The request - From the speaker review, edit the passage from "We concluded our" to "on your neighbors." so that "neighbors" becomes "housemates".

Provided passage -
┄┄┄┄┄┄

The sound restitution is generous, especially in the low frequency range.
We concluded our test by pairing a second Audio Pro Drumfire speaker in order to obtain a stereo pair. We listened to Hi-Res audio files streamed from Qobuz, and the sound signature was identical but the spatialization was worthy of an actual hi-fi system. Note that keeping the lows under control can become a problem in a small room which is not acoustically treated for optimal results, unless you are into throbbing bass or want to declare war on your neighbors.
Audio Pro Drumfire: compared to…
KEF LSX Wireless : in a stereo set up, the mids and highs are more precise with the LSX Wireless, which also offer many of the Drumfire’s network functions. However, the KEF speakers do not come with a subwoofer, but feature a sub output.
Audio Pro Addon BT C5A : the sound signature is comparable to that of the Drumfire when the latter is used without its subwoofer, but the Drumfire still offers more generous lows thanks to its two mid-bass drivers.

┄┄┄┄┄┄

Records shown -
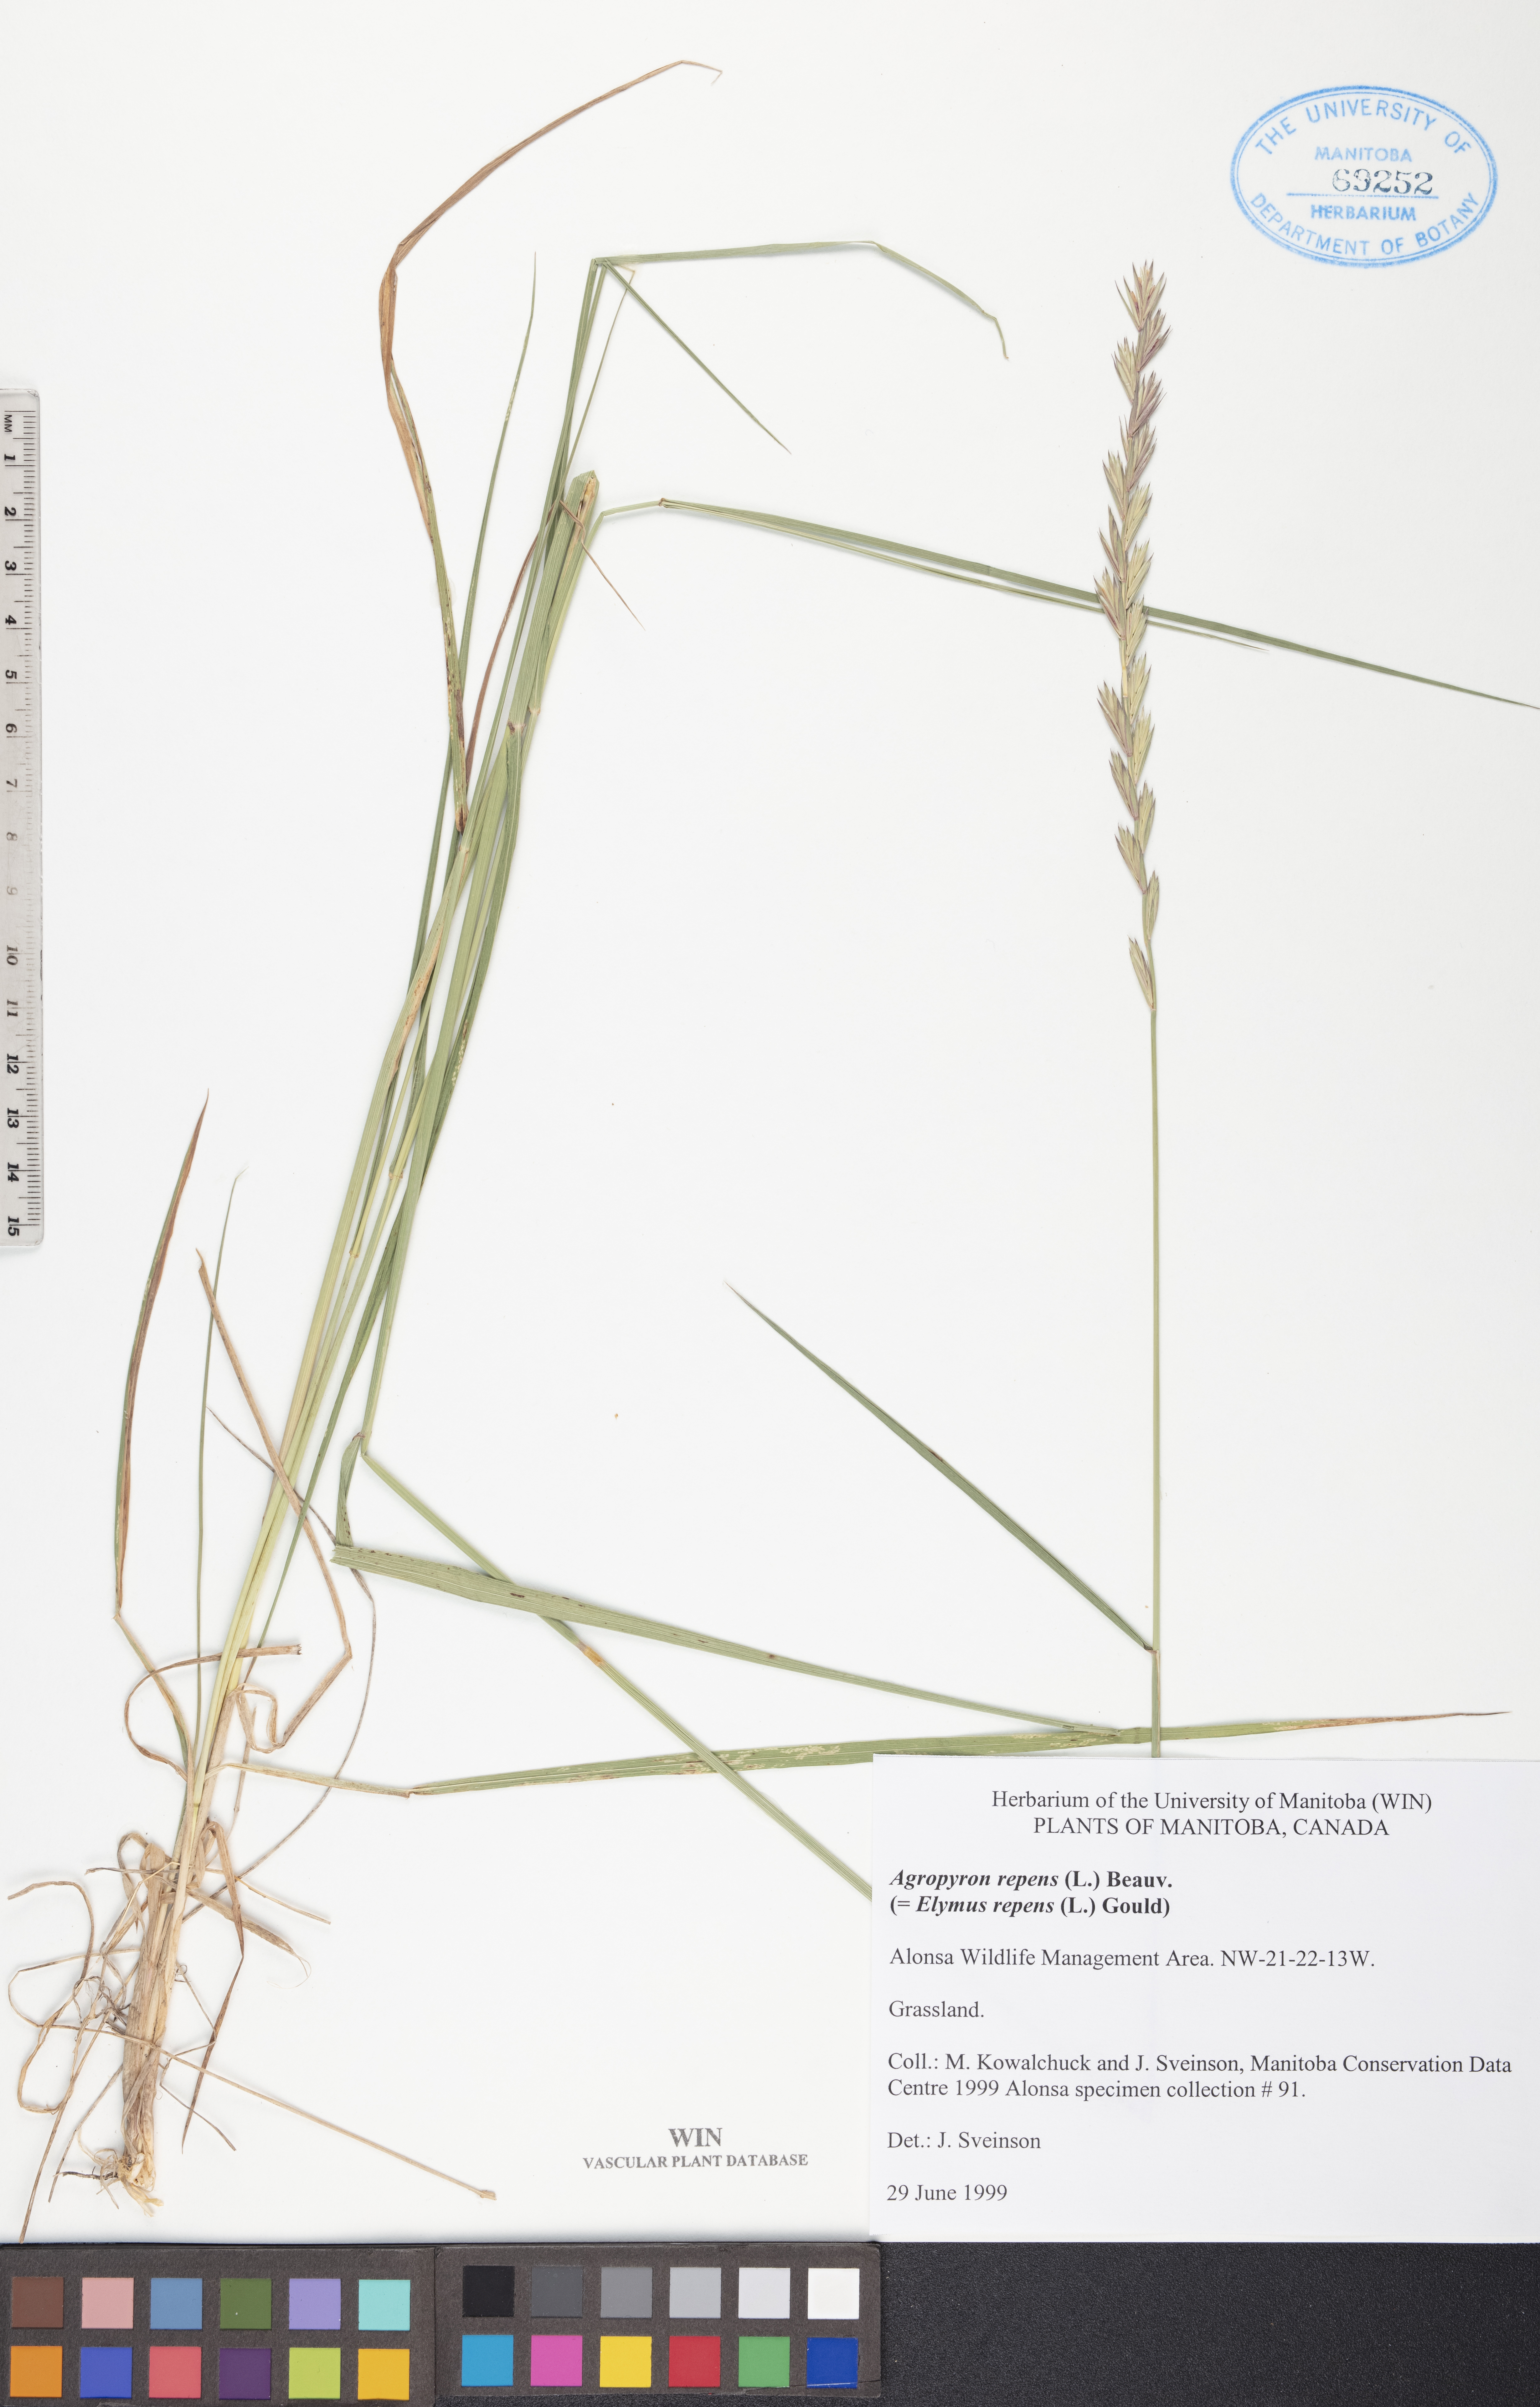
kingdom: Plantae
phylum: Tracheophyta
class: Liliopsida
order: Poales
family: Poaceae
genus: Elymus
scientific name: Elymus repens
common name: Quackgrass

┄┄┄┄┄┄

Problem solution -
We concluded our test by pairing a second Audio Pro Drumfire speaker in order to obtain a stereo pair. We listened to Hi-Res audio files streamed from Qobuz, and the sound signature was identical but the spatialization was worthy of an actual hi-fi system. Note that keeping the lows under control can become a problem in a small room which is not acoustically treated for optimal results, unless you are into throbbing bass or want to declare war on your housemates.